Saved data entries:
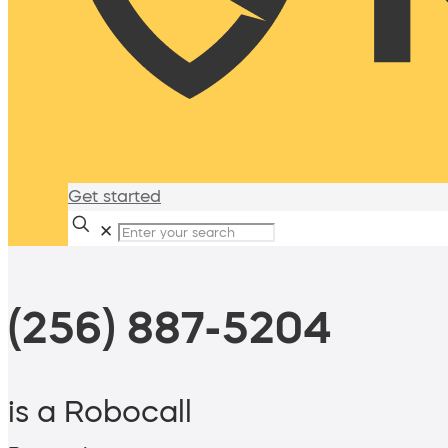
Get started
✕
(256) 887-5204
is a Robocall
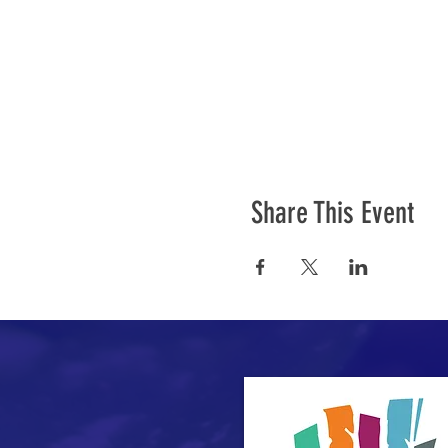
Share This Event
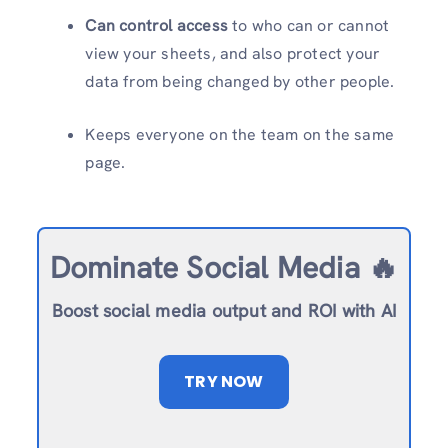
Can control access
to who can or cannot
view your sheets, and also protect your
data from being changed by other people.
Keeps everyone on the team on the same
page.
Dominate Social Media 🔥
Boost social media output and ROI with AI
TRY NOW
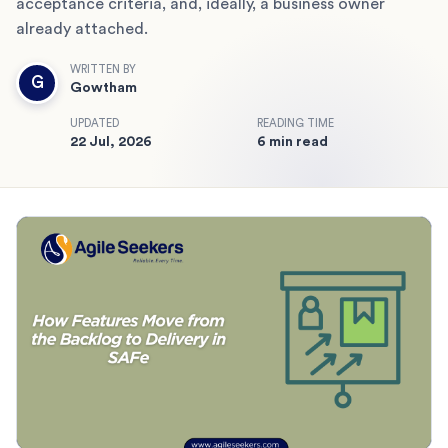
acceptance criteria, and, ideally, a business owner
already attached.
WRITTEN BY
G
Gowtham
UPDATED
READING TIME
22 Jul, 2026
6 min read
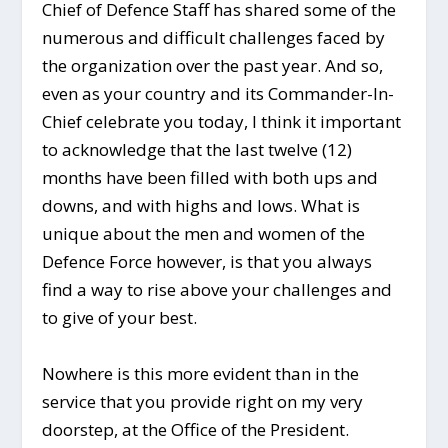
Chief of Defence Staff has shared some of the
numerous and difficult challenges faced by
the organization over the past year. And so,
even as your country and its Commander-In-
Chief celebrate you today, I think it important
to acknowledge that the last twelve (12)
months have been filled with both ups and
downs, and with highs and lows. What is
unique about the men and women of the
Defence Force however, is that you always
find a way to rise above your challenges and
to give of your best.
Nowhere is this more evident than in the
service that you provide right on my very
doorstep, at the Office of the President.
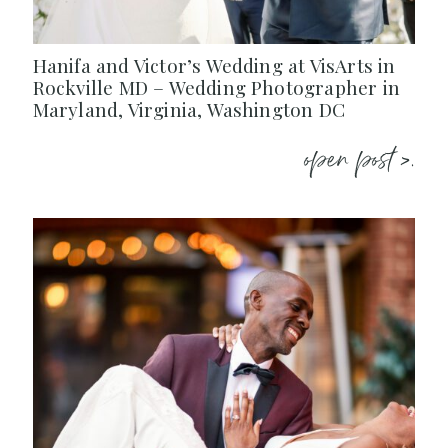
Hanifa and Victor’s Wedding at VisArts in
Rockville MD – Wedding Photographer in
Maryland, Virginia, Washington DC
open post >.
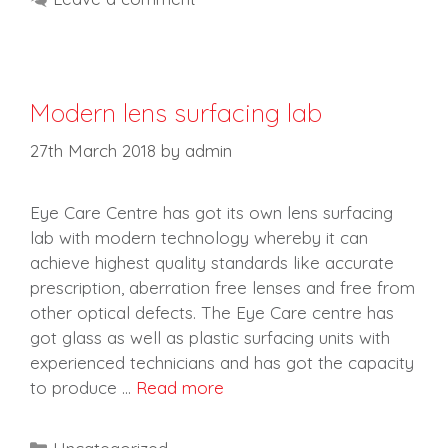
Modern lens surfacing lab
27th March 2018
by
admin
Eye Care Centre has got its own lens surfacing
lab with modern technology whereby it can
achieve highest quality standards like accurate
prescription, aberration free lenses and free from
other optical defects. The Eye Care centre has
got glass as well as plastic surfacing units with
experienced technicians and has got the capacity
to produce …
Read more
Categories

- Task to complete: Pull every line that holds the string "other" out of the records.

- The answer:
data from being changed by other people.
other optical defects. The Eye Care centre has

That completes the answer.